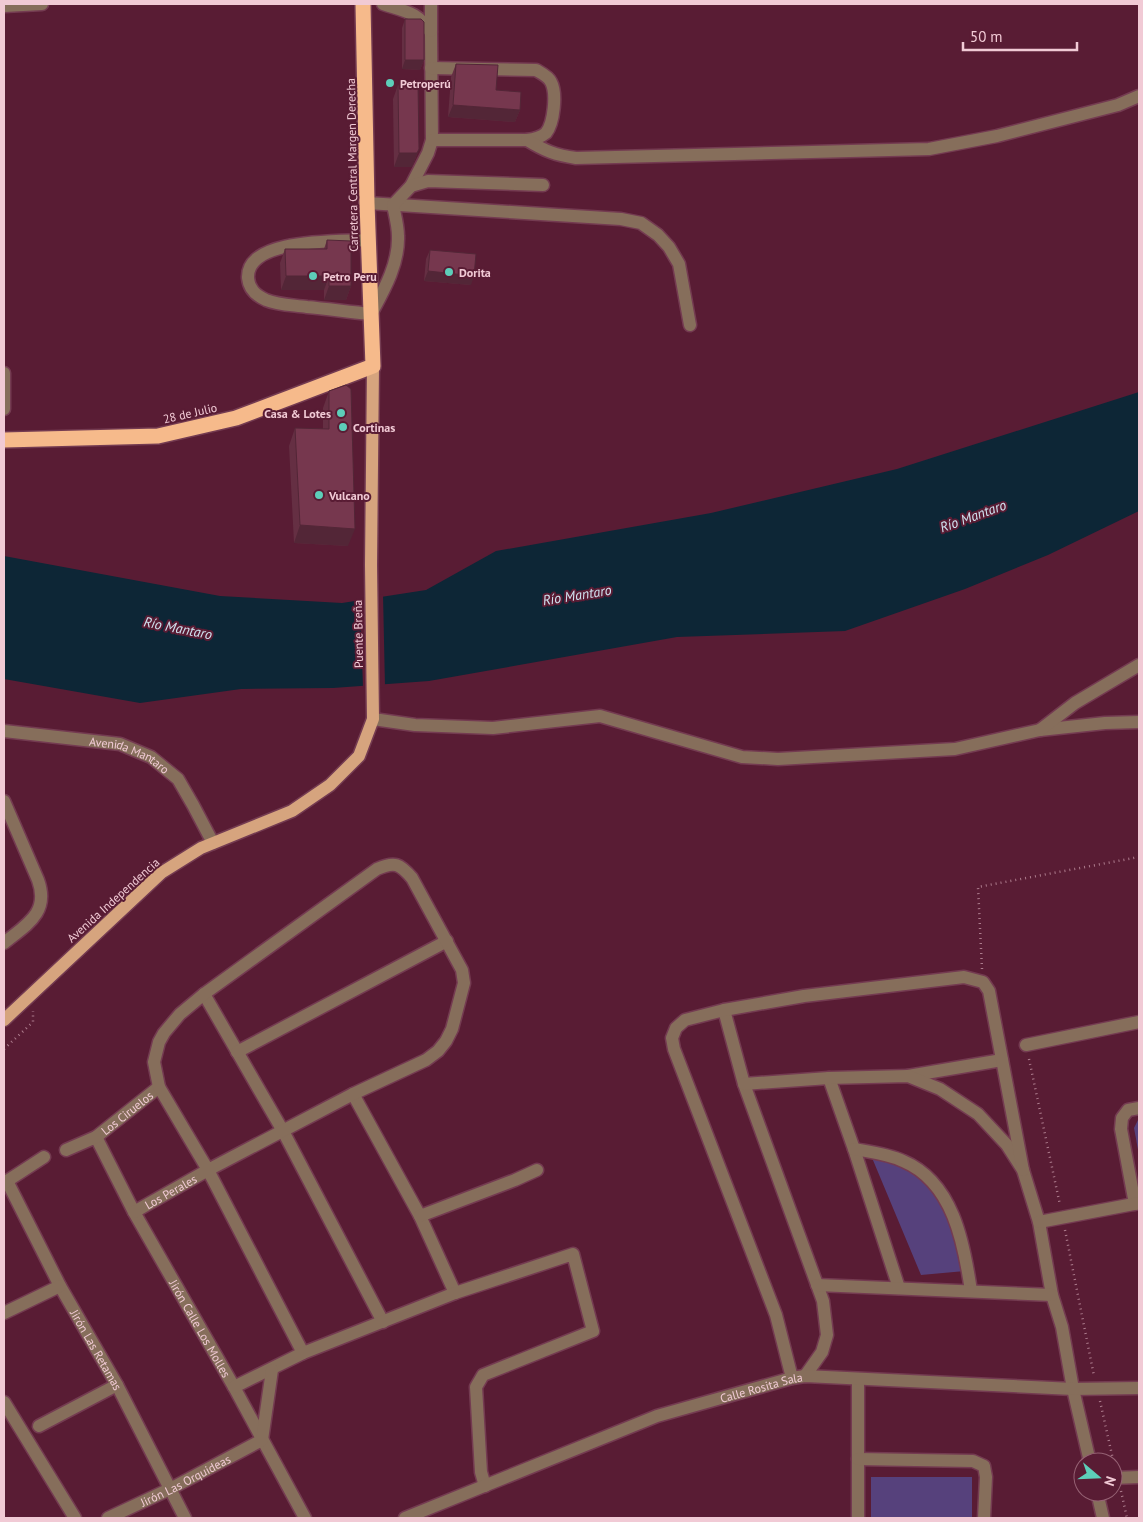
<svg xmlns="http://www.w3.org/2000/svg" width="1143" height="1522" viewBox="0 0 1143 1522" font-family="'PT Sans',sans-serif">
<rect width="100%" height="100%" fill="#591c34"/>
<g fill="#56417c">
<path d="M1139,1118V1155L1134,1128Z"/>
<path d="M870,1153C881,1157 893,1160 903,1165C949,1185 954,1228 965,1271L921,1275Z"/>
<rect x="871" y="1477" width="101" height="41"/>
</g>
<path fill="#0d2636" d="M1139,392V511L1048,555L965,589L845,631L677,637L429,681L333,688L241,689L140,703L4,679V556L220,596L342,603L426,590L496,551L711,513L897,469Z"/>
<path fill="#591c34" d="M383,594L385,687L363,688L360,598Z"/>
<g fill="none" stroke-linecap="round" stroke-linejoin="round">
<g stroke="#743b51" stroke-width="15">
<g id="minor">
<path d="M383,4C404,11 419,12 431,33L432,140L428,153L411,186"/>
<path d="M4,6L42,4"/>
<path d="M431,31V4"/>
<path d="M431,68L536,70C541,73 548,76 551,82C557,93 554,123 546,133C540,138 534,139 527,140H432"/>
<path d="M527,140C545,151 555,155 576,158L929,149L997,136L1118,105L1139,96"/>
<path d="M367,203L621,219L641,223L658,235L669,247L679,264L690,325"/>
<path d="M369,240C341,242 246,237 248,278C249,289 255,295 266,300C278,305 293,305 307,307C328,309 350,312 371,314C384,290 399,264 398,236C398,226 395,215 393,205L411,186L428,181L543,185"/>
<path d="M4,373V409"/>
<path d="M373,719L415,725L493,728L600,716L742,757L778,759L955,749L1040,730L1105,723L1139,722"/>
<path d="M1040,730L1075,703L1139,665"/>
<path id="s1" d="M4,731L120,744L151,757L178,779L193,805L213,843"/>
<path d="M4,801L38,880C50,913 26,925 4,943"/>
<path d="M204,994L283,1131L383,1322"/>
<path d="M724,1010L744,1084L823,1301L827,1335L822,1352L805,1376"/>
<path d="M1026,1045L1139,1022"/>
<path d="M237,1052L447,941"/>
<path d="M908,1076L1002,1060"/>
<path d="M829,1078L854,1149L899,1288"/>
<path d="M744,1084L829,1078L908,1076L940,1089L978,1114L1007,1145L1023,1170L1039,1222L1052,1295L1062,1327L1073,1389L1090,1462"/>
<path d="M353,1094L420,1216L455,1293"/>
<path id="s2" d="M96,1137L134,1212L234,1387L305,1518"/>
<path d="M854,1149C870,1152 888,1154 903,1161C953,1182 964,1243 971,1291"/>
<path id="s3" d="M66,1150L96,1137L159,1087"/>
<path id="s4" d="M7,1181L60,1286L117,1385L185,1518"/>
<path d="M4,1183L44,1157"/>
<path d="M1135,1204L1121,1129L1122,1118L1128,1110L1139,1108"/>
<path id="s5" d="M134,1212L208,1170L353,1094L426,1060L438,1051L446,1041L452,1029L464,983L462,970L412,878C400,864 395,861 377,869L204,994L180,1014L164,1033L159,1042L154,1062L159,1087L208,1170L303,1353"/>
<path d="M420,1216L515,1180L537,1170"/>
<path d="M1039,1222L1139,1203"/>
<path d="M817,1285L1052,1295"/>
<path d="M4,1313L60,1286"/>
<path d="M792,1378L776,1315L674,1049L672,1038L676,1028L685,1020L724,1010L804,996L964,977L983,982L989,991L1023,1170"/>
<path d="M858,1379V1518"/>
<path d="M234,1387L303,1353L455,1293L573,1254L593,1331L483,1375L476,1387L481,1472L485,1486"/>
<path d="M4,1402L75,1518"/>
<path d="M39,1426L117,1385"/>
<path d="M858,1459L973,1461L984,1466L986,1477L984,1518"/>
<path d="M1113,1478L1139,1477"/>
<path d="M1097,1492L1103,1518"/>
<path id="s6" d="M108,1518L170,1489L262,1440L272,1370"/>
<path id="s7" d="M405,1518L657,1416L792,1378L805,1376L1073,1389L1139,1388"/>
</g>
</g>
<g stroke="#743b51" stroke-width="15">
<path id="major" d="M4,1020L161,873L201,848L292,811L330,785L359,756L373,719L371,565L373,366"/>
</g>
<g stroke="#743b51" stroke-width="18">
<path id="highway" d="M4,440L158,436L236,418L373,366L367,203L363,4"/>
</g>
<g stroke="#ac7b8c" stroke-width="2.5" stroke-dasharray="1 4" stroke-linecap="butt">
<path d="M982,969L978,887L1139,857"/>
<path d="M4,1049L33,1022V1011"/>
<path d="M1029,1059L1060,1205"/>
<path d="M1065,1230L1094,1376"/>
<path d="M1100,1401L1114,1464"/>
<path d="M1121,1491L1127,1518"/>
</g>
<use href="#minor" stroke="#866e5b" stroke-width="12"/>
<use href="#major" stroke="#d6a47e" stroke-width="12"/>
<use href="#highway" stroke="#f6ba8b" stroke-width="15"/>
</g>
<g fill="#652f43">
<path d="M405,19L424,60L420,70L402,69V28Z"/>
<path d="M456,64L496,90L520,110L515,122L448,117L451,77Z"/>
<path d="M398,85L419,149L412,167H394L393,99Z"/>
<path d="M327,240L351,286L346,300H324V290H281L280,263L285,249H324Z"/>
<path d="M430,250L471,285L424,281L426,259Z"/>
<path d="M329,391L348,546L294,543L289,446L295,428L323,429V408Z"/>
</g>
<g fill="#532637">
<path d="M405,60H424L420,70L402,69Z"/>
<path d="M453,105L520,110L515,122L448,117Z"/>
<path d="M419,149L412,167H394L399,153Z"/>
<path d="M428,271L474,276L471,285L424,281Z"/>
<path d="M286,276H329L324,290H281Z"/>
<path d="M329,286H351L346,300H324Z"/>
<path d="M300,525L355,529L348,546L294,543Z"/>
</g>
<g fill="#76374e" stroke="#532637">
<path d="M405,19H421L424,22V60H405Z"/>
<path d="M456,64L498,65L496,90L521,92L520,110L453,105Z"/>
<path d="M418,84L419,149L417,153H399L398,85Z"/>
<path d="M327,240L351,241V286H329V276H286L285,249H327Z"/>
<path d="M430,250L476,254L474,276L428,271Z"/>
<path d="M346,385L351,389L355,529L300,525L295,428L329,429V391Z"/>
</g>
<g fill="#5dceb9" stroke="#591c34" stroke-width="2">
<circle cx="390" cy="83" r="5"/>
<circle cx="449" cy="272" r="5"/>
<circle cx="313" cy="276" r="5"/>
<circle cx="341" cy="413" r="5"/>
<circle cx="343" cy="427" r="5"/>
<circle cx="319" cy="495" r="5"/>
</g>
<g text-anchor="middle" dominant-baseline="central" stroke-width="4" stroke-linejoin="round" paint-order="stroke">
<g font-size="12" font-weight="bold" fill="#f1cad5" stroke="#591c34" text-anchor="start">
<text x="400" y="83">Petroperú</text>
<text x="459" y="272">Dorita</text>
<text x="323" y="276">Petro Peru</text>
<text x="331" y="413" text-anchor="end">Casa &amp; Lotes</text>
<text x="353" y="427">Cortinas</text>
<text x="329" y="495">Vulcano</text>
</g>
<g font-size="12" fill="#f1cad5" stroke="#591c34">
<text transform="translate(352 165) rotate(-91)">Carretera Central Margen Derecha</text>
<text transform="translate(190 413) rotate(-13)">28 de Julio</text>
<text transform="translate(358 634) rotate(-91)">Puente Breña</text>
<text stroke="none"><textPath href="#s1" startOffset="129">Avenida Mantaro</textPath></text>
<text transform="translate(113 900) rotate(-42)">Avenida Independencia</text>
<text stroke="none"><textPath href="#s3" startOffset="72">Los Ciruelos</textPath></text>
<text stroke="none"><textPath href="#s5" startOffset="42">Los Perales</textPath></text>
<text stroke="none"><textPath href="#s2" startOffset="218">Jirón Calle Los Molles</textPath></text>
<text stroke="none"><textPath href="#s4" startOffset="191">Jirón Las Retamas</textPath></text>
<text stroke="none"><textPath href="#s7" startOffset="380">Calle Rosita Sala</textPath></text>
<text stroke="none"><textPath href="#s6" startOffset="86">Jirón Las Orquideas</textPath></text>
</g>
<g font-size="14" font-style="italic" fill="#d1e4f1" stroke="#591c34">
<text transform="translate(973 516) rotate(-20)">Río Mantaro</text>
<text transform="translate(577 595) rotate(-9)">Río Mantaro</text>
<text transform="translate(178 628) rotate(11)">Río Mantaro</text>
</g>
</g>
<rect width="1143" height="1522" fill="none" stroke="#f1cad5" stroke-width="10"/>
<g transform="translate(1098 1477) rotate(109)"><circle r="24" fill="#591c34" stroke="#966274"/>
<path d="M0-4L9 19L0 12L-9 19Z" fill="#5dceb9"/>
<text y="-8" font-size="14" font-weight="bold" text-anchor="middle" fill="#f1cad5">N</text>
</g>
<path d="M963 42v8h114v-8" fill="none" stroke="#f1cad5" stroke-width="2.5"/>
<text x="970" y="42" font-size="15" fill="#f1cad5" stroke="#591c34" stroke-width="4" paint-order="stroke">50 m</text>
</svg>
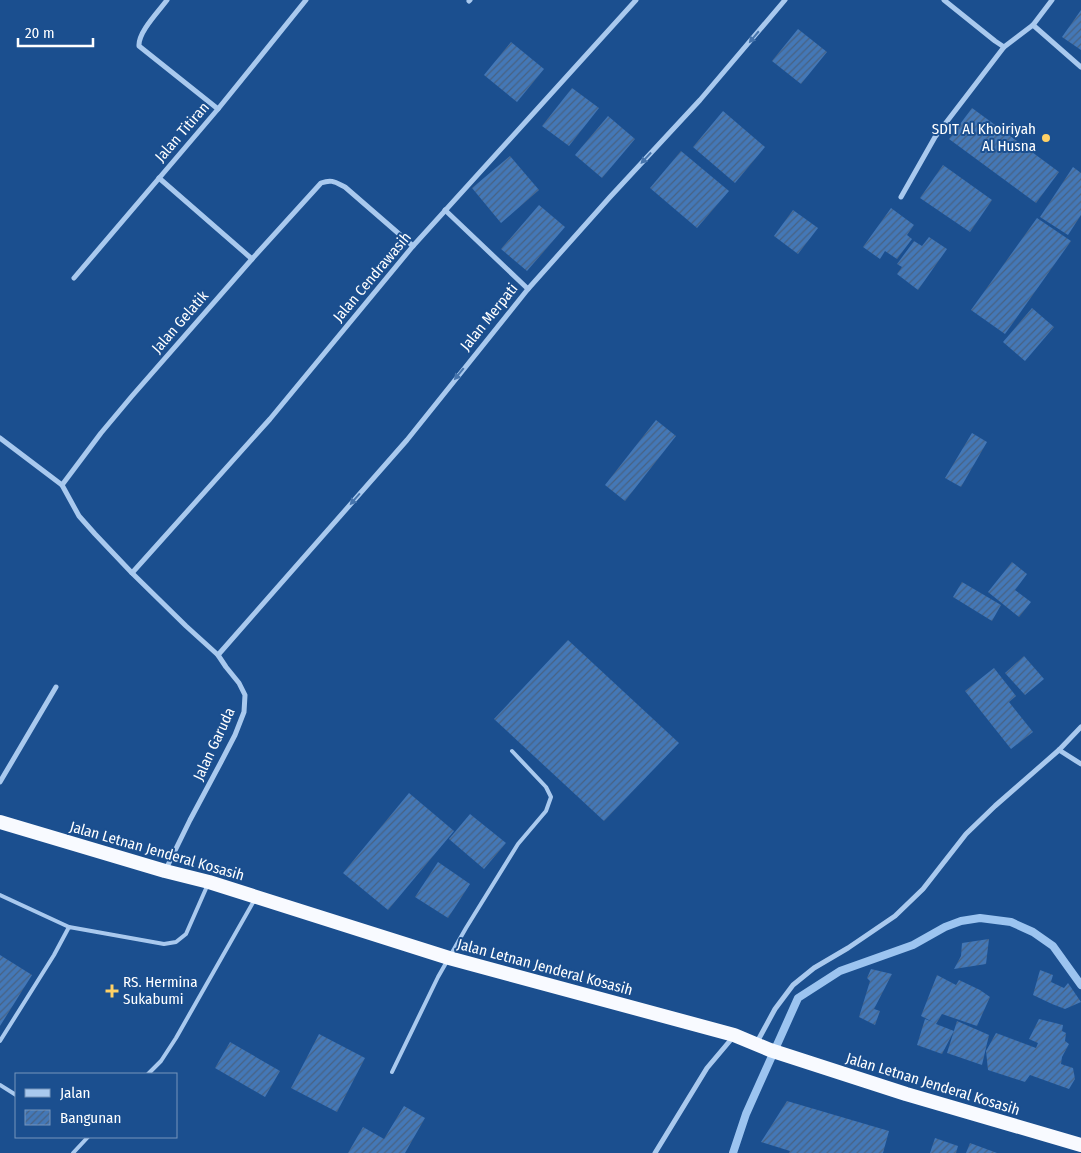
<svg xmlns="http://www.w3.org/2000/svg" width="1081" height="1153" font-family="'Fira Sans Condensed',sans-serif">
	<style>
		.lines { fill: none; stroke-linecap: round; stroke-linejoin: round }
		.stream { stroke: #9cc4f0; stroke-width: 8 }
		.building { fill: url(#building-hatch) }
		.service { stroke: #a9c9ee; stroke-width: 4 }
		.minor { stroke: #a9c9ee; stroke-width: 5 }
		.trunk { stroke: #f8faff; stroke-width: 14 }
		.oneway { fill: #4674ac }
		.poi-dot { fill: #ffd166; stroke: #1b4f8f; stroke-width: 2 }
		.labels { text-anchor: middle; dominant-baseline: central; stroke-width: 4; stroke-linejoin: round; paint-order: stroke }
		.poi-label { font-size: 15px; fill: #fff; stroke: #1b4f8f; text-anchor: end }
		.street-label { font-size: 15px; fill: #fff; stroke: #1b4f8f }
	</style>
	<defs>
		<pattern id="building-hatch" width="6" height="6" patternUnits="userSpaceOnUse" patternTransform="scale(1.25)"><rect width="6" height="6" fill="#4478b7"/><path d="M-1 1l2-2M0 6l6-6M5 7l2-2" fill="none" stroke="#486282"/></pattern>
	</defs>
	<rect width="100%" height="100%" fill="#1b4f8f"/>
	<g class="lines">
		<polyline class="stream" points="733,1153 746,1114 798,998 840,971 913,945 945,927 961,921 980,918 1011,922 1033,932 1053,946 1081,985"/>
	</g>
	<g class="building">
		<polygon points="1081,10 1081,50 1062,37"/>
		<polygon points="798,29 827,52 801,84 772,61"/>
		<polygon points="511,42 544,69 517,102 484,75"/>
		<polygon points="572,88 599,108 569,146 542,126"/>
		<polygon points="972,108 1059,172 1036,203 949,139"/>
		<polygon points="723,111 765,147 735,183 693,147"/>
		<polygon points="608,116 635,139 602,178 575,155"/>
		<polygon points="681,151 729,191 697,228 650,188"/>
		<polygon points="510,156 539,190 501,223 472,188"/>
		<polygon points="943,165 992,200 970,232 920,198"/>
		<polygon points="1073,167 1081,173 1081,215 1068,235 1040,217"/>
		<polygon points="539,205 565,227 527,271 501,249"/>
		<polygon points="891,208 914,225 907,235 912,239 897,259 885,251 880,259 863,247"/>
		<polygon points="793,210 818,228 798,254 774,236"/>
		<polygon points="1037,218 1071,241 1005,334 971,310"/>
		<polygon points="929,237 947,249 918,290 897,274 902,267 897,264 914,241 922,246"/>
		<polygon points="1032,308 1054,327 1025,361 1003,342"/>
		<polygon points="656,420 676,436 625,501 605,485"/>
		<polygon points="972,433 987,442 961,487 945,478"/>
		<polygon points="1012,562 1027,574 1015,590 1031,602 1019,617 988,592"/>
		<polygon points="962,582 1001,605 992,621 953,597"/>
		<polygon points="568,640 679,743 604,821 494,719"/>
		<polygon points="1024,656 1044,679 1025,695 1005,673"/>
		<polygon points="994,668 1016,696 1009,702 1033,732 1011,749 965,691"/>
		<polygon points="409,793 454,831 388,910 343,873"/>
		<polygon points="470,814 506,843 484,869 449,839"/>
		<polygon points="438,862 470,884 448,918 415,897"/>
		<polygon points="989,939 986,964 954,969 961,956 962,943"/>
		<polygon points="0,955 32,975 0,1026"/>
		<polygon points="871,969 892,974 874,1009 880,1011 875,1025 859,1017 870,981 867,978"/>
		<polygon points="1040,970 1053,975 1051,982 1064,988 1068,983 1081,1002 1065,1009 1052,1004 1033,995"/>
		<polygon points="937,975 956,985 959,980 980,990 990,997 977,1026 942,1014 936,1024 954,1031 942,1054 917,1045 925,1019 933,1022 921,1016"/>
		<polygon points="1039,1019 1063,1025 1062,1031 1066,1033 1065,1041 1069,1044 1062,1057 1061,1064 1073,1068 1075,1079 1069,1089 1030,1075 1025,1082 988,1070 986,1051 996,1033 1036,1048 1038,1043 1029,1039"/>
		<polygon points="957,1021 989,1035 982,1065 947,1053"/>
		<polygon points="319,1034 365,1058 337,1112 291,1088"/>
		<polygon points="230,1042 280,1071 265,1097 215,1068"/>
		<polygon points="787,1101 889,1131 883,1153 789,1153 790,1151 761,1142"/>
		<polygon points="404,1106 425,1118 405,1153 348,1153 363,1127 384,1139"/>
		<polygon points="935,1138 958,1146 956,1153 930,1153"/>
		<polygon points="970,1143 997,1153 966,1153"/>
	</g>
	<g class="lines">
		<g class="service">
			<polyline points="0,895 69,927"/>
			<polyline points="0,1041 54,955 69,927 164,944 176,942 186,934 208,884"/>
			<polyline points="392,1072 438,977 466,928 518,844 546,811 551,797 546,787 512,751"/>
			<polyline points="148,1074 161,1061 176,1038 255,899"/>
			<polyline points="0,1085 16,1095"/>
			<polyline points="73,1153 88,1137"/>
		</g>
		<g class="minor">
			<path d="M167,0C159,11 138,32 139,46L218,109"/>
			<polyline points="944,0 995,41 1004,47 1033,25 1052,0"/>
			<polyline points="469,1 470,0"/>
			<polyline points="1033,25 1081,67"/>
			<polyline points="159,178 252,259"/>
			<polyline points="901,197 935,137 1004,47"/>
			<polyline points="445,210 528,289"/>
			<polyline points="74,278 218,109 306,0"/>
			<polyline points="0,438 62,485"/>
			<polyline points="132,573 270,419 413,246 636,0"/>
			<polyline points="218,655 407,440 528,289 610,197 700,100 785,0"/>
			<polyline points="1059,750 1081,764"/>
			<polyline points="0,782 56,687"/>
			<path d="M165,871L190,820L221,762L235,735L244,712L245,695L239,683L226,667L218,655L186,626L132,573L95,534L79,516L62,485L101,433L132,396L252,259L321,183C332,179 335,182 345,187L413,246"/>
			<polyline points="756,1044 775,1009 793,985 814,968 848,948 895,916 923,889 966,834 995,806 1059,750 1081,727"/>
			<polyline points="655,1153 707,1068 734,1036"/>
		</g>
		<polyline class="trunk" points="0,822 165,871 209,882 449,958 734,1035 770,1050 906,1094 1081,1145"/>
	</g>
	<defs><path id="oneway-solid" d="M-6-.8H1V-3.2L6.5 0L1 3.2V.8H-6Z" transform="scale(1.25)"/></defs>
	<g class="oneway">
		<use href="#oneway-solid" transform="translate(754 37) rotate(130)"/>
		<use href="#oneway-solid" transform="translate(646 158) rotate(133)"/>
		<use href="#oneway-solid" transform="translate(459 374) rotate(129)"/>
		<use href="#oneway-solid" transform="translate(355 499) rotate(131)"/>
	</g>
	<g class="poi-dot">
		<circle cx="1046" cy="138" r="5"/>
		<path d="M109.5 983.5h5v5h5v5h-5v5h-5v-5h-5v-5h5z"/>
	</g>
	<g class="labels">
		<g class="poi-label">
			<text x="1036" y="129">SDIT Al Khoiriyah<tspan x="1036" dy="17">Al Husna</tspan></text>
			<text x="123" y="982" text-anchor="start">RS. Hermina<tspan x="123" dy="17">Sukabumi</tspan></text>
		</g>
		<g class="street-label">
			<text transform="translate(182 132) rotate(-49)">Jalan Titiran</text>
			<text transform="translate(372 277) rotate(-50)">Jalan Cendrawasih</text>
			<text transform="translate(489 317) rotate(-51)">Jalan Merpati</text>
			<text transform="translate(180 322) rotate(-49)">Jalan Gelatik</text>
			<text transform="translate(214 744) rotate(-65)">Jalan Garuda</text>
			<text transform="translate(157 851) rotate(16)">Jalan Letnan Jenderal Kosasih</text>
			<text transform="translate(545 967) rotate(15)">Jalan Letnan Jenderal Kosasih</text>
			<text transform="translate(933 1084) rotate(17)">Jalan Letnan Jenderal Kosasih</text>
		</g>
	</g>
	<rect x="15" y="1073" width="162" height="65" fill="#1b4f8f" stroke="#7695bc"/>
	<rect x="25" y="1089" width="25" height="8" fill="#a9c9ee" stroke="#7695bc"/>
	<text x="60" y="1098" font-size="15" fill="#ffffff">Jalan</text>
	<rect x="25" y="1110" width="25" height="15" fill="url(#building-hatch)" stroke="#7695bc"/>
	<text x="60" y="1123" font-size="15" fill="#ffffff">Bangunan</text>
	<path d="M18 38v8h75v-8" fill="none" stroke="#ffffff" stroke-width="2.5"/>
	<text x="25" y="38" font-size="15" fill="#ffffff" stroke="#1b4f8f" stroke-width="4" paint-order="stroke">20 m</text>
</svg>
§ §
## EXERCISE BRIEF
Filter the records above, keeping each line that contains the word "bold".

## EXPECTED OUTPUT
<g font-size="12" font-weight="bold" fill="#f1cad5" stroke="#591c34" text-anchor="start">
<text y="-8" font-size="14" font-weight="bold" text-anchor="middle" fill="#f1cad5">N</text>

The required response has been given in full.